LSASS and High CPU Usage

Our high CPU utilization of LSASS and slow response times was caused by a poor implementation of user impersonation.

We've been load testing one of our in-house API's trying to find the cause of the slow response times. By slow, I mean 45+ seconds to complete the request.

After a lot of digging, logging, and optimizing of our code to trim everything we could, we were able to knock off about 1 second. At the same time, we did the optimizing of the code we had control over we put in a timer around the calls to code we don't have control over. This pointed us in the direction of the problem.

The problem was the calls out to our underlying document storage system. That system, when under anything more than about 10 concurrent sessions would plummet, taking upwards of 30 to 90+ seconds to complete any given request.

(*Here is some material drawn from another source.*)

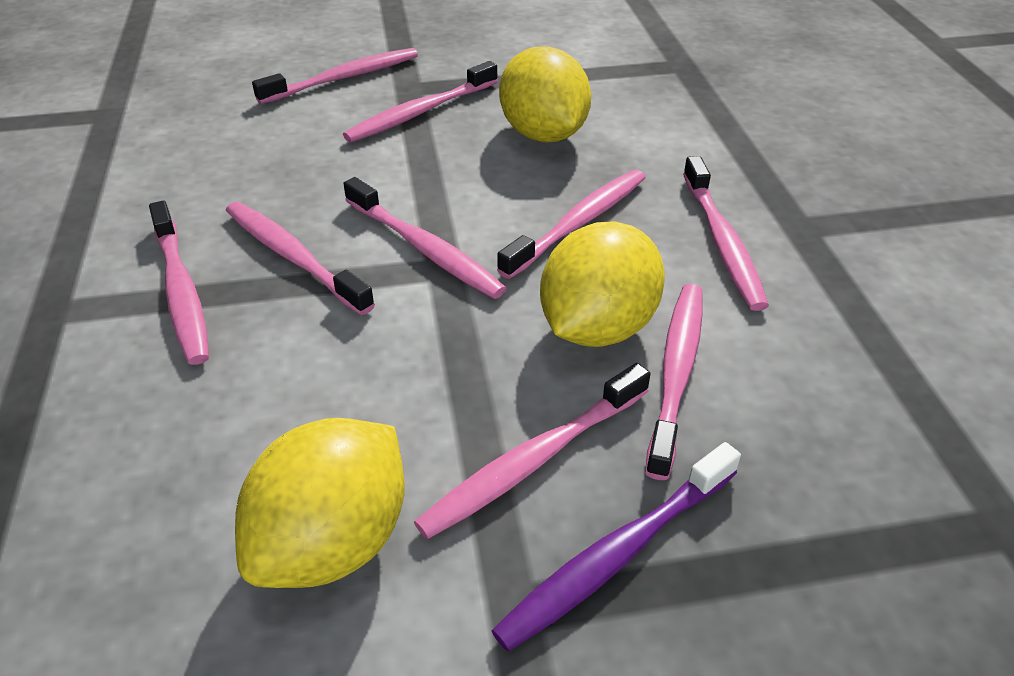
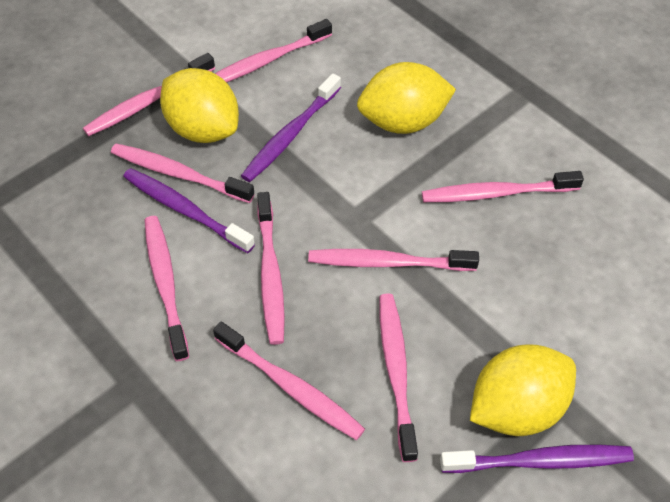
purple toothbrush: 1 -> 3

While testing we were monitoring that server and noticed that LSASS.exe was taking up almost 80% CPU. LSASS is the Local Security Authority Subsystem Service and is responsible for authenticating domain user logins. We also knew that the document system was doing user impersonation to access network resources like it's underlying storage array. This system is a bit of a black box where we can see little bits and pieces but not much.

We were now confident that we were narrowing down the problem, something to do with the way our document system handles user impersonation.

Thankfully, one of the developers who worked on the REST API moved from the company that developed the software to the consulting company that we used to maintain it. After discussing our findings with him, he confirmed our findings. He then gave us the solution to disabling impersonation in their software, so we could just run the application pool as the correct user.

When we removed the impersonation, we were handling 25 concurrent sessions within just under half a second. Just for kicks, we tried 100, each request completed in right around 3 seconds.

So, long story short. Our high CPU utilization of LSASS and slow response times was caused by a poor implementation of user impersonation.